GuardRails is looking for a full-time AppSec Engineer with a focus on open source security (OSS). GuardRails is supporting a rapidly growing number of developers all over the world and you will play an important role in ensuring that we have the best open source security (OSS) capabilities in the industry.

About You

As an Appsec Engineer with a focus on open source security (OSS), you play a pivotal role in ensuring that we have the best software composition analysis capabilities in the industry. You love finding meaningful ways to show all the risks of open source software, including licenses, project health, known vulnerabilities, and other aspects. You are excited to apply your knowledge to many different programming languages and ecosystems. You know that by providing clarity about third party dependencies and improving the way teams select and consume them is the best way to scale knowledge and help millions of developers around the world.

As the AppSec Engineer - OSS you are keen on improving the way GuardRails identifies risk in open source projects and containers, and how this information can be shown in a relevant high signal fashion. You are excited by the fact that you can collaborate with other open source initiatives and projects and help bring the industry closer to a universally accepted risk score. You understand the importance of the work you are doing and will proudly share your research in blog posts and technical conferences. In fact you are probably already doing this.

You are a motivated, experienced, and organized OSS researcher who has already had experience solving this problem in a previous role. You are happy to work in a startup environment and wear all the hats that you need to in order to get things done.

Your Experience and Skills

  • You are fluent in at least one programming language and are a builder at heart
  • You bring knowledge and experience in package management ecosystems
  • You are self-motivated, organized, creative, respectful, with a high level of integrity and ethics
  • You have a strong command of the English language

    You Pretty Much Have the Job If

    • You have written a client to pull data from different open source vulnerability databases
    • Have written a crawler or similar to get threat intel from CVE sites

    How You’ll Make an Impact

    Best of breed OSS capabilities:

    • Action: Add engines/functionality that can help identify known vulnerabilities, license risk and other relevant open source project insights in different programming languages, and ecosystems.
      Outcome: GuardRails supports an increasing number of programming languages/ecosystems including containers.
    • Action: Improve our internal vulnerability database to ensure highly accurate and up-to-date data
      Outcome: Providing excellent and accurate information to our users.
    • Action: Tuning of false positive detection.
      Outcome: Improved user satisfaction and decreased number of vulnerabilities marked as false positives.

    Next generation security:

    • Action: Share your knowledge with our growing data science team.
      Outcome: Data science team is empowered and can leverage security knowledge to build models.
    • Action: Classification of vulnerability data set providing a highly accurate learning environment for A.I.
      Outcome: Improved A.I. models for better detection, with higher accuracy.
    • Action: Improve our ability to provide auto-fixes for library updates
      Outcome: Ability to update to non-vulnerable dependencies automatically at scale.

    Recognized Thought Leadership:

    • Action: Maintain, update and add to the GuardRails documentation for your focus area.
      Outcome: Decreased time from detection of vulnerabilities to them being fixed.
    • Action: Create blog posts, advisories and content for the GuardRails blog.
      Outcome: Demonstrating thought leadership to the public, increasing inbound leads.
    • Action: Speak at conferences and relevant events (online/offline).
      Outcome: Demonstrating thought leadership to the public, increasing inbound leads.

    Benefits of Working with Us

    • Fully Remote Organization, with flexible work hours, we are outcome-focused.
    • High impact environment, ability to make a difference.
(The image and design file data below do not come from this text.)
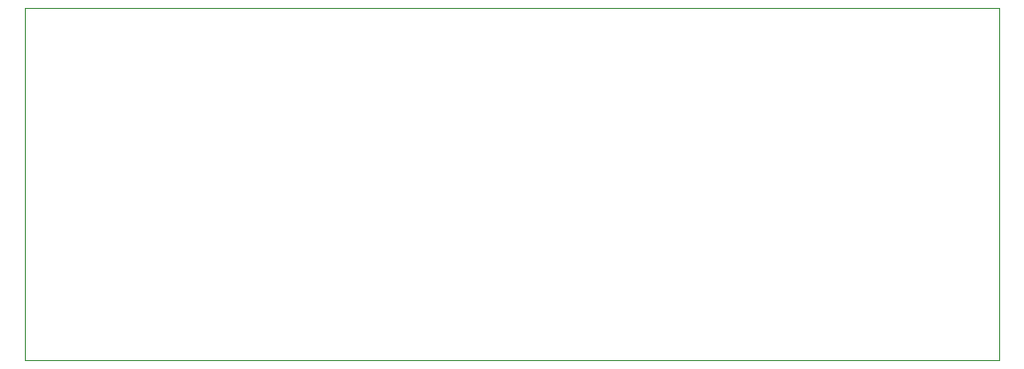
<source format=gbr>
G04 #@! TF.GenerationSoftware,KiCad,Pcbnew,5.1.5+dfsg1-2build2*
G04 #@! TF.CreationDate,2022-03-11T14:10:26+02:00*
G04 #@! TF.ProjectId,dc_receiver,64635f72-6563-4656-9976-65722e6b6963,rev?*
G04 #@! TF.SameCoordinates,Original*
G04 #@! TF.FileFunction,Profile,NP*
%FSLAX46Y46*%
G04 Gerber Fmt 4.6, Leading zero omitted, Abs format (unit mm)*
G04 Created by KiCad (PCBNEW 5.1.5+dfsg1-2build2) date 2022-03-11 14:10:26*
%MOMM*%
%LPD*%
G04 APERTURE LIST*
%ADD10C,0.050000*%
G04 APERTURE END LIST*
D10*
X120300000Y-19000000D02*
X120300000Y-49000000D01*
X37300000Y-49000000D02*
X120300000Y-49000000D01*
X37300000Y-19000000D02*
X120300000Y-19000000D01*
X37300000Y-19000000D02*
X37300000Y-49000000D01*
M02*

</source>
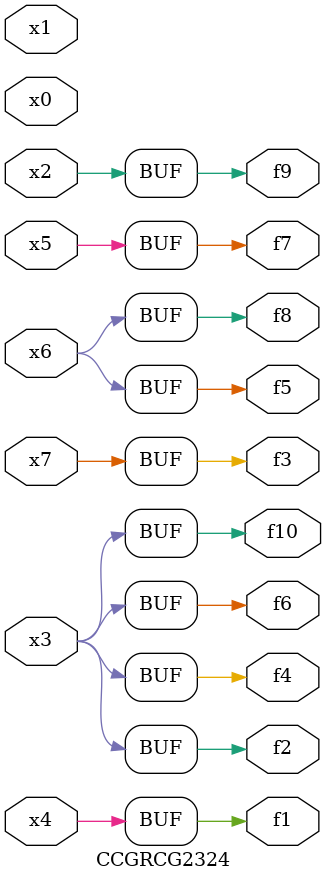
<source format=v>
module CCGRCG2324(
	input x0, x1, x2, x3, x4, x5, x6, x7,
	output f1, f2, f3, f4, f5, f6, f7, f8, f9, f10
);
	assign f1 = x4;
	assign f2 = x3;
	assign f3 = x7;
	assign f4 = x3;
	assign f5 = x6;
	assign f6 = x3;
	assign f7 = x5;
	assign f8 = x6;
	assign f9 = x2;
	assign f10 = x3;
endmodule

</source>
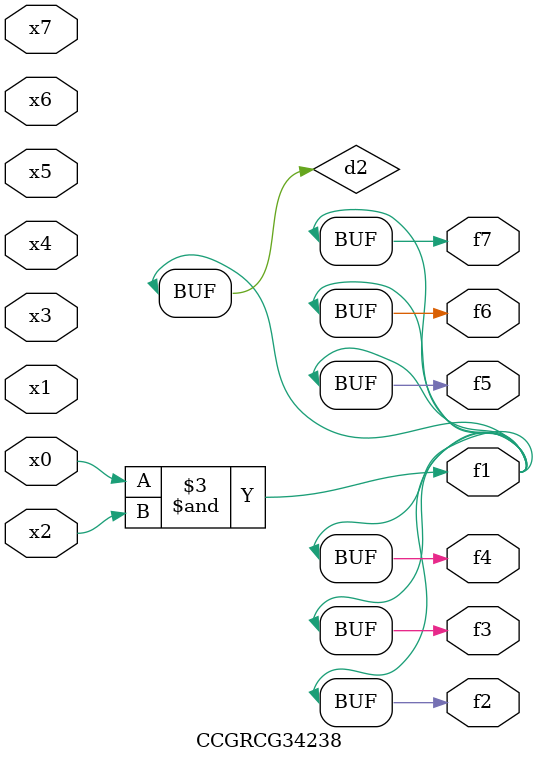
<source format=v>
module CCGRCG34238(
	input x0, x1, x2, x3, x4, x5, x6, x7,
	output f1, f2, f3, f4, f5, f6, f7
);

	wire d1, d2;

	nor (d1, x3, x6);
	and (d2, x0, x2);
	assign f1 = d2;
	assign f2 = d2;
	assign f3 = d2;
	assign f4 = d2;
	assign f5 = d2;
	assign f6 = d2;
	assign f7 = d2;
endmodule

</source>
You are not just a number.
    • Employee Stock Option Program.
    • Mac laptop and external monitor.
    • Remote-friendly tool allowance.
    • Health insurance.
    • Gym allowance, Internet allowance, Educational allowance.

    More About GuardRails

    GuardRails, an end-to-end application security platform, empowers modern development teams to uncover critical vulnerabilities in their applications and rectify them before attackers abuse them.

    Software is transforming the world, and we’re ensuring that businesses can make that change securely. Join our engineering team and help us deliver security to development teams globally.

    Join a fast-growing cybersecurity company with an experienced founding team, flagship clients who love us, and technology that is quickly becoming the go-to choice for development and security teams.